Repeat the data from the line containing "At which category is" through the line containing "What is the", keeping every line as it stands.

** MATERIAL TO PROCESS follows **

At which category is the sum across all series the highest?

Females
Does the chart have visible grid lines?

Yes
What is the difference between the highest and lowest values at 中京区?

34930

** End of MATERIAL TO PROCESS **
** MATERIAL TO PROCESS follows **

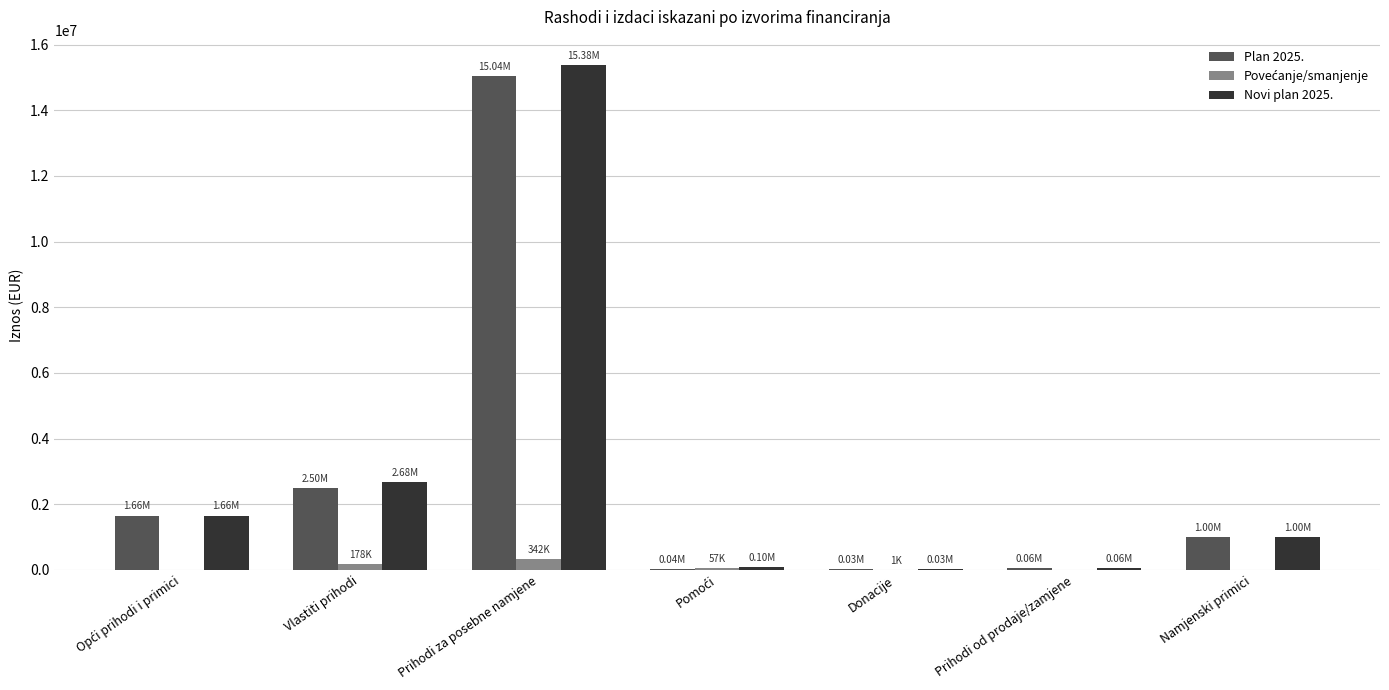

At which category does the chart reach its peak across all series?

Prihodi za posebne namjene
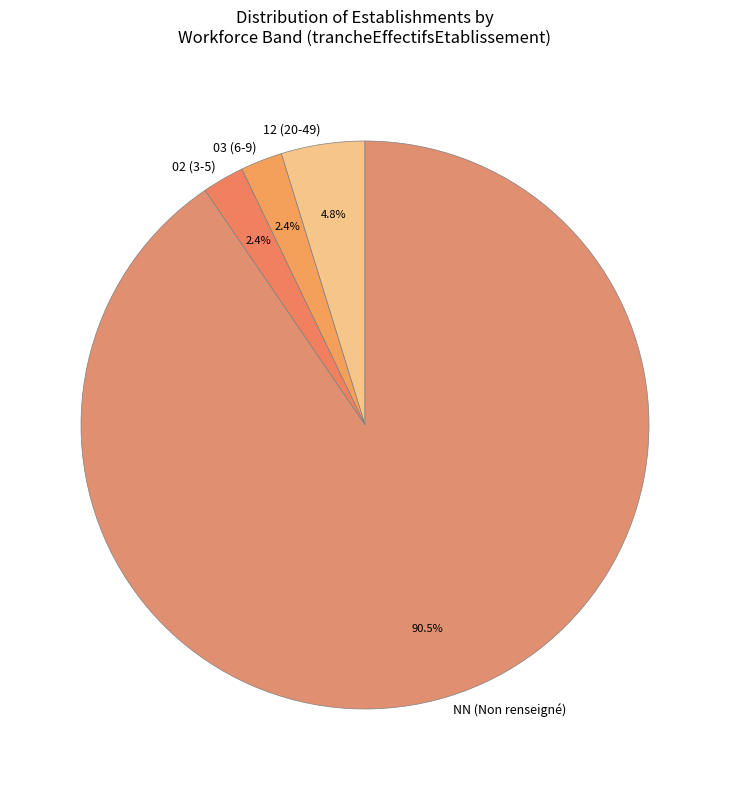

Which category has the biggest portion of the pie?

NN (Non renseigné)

** End of MATERIAL TO PROCESS **
** MATERIAL TO PROCESS follows **

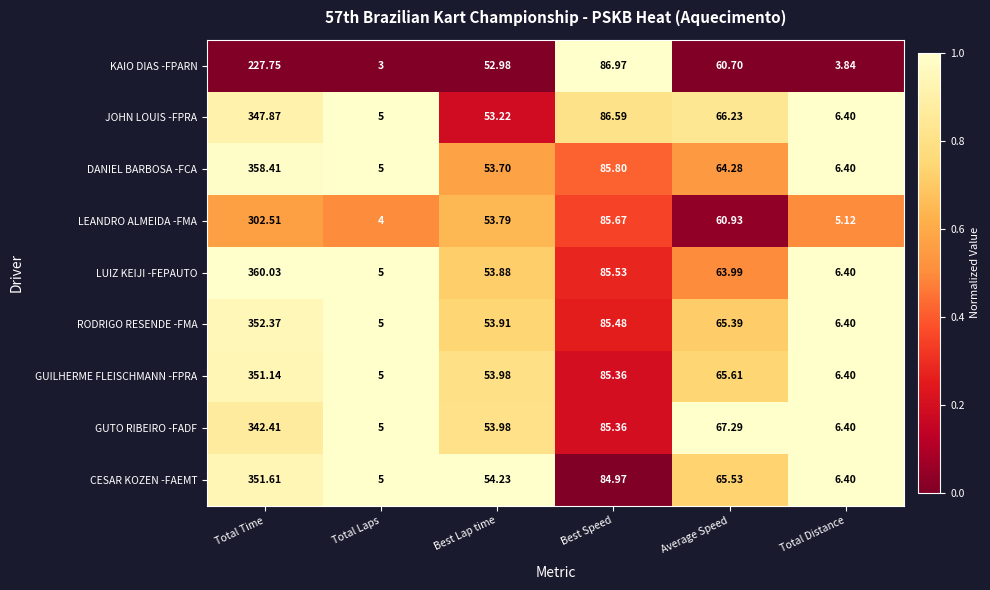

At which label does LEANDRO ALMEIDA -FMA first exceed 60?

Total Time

** End of MATERIAL TO PROCESS **

◆ YOUR RESPONSE
At which category is the sum across all series the highest?

Females
Does the chart have visible grid lines?

Yes
What is the difference between the highest and lowest values at 中京区?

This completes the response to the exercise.